Would a USB 2.0 drive record the HD shows fine or do I need USB 3.0 for higher res. shows?


----------



## johnb35 (Sep 14, 2014)

Usb 3 drive would be faster only if you have a usb 3 port on your computer.  Hi res just means the file size will be bigger and take longer to transfer on usb 2.


----------



## Geoff (Sep 14, 2014)

The Blue Beast said:


> Would a USB 2.0 drive record the HD shows fine or do I need USB 3.0 for higher res. shows?


USB 3.0 is better, but 2.0 will work fine.


----------



## spirit (Sep 14, 2014)

Get a USB 3.0 drive. At least 1TB.


----------



## The VCR King (Sep 14, 2014)

johnb35 said:


> Usb 3 drive would be faster only if you have a usb 3 port on your computer.  Hi res just means the file size will be bigger and take longer to transfer on usb 2.



It doesn't record a temporary file then put it on my HDD. It records the show directly off the air and onto the HDD as it happens, and it closes the file after the show ends/when I program it to stop.

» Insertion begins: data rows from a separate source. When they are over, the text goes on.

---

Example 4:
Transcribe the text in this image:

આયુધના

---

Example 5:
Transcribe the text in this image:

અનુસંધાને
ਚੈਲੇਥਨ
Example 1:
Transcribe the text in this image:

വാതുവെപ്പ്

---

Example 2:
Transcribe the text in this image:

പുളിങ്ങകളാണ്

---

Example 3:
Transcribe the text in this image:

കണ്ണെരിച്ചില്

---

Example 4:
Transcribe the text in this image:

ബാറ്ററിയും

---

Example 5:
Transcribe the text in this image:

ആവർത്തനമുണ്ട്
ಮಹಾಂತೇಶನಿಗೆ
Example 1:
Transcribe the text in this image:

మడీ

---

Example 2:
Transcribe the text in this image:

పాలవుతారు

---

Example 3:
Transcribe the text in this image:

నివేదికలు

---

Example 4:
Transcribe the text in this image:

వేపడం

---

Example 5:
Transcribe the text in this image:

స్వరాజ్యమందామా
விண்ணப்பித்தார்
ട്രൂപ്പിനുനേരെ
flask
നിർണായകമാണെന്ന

I have USB 3.0 ports, I just need the drive to do it.


----------



## Geoff (Sep 14, 2014)

The Blue Beast said:


> It doesn't record a temporary file then put it on my HDD. It records the show directly off the air and onto the HDD as it happens, and it closes the file after the show ends/when I program it to stop.
> 
> I have USB 3.0 ports, I just need the drive to do it.

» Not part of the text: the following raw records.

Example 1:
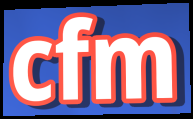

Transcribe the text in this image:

cfm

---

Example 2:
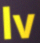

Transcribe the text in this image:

lv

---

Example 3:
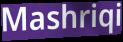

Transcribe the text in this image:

Mashriqi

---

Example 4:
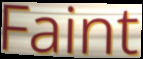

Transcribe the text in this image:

Faint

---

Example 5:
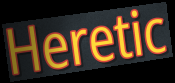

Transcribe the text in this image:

Heretic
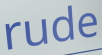
rude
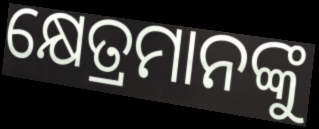
କ୍ଷେତ୍ରମାନଙ୍କୁ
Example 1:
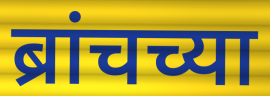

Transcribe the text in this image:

ब्रांचच्या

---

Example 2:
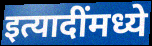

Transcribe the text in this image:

इत्यादींमध्ये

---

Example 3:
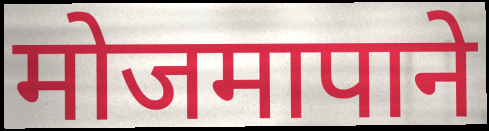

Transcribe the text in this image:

मोजमापाने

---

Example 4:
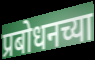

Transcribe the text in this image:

प्रबोधनच्या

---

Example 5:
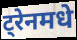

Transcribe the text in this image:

ट्रेनमधे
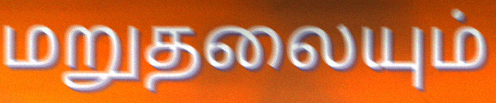
மறுதலையும்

Most high capacity drives are all USB 3.0 these days anyways.


----------



## MisterEd (Sep 20, 2014)

If you have a eSATA port why not use it? You can buy a external eSATA enclosure and put any SATA drive in it. Remember you have to use a eSATA cable with this since it is not the same as a regular SATA one.

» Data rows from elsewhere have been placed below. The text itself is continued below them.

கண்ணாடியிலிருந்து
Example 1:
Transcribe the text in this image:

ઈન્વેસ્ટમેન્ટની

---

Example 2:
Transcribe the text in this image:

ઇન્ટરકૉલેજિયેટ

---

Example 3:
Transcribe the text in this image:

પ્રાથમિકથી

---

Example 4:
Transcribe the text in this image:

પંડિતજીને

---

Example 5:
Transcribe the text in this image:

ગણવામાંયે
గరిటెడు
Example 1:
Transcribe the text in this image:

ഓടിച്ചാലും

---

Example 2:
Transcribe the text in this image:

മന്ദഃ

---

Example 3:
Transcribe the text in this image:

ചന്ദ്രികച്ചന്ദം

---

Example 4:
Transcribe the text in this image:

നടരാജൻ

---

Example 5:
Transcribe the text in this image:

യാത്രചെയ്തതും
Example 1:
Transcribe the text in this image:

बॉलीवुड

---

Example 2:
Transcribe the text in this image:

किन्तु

Of course most people now days are opting for drives that use USB 3.0 since it is pretty fast. I only mention eSATA because you have it and are not using it.


----------



## The VCR King (Sep 20, 2014)

Will the eSata port also power the drive or do I need a USB/Molex adapter?


----------



## Geoff (Sep 20, 2014)

The Blue Beast said:


> Will the eSata port also power the drive or do I need a USB/Molex adapter?


I believe it's data only.


----------



## voyagerfan99 (Sep 20, 2014)

eSata is data only. External drives that support it have power supplies.


----------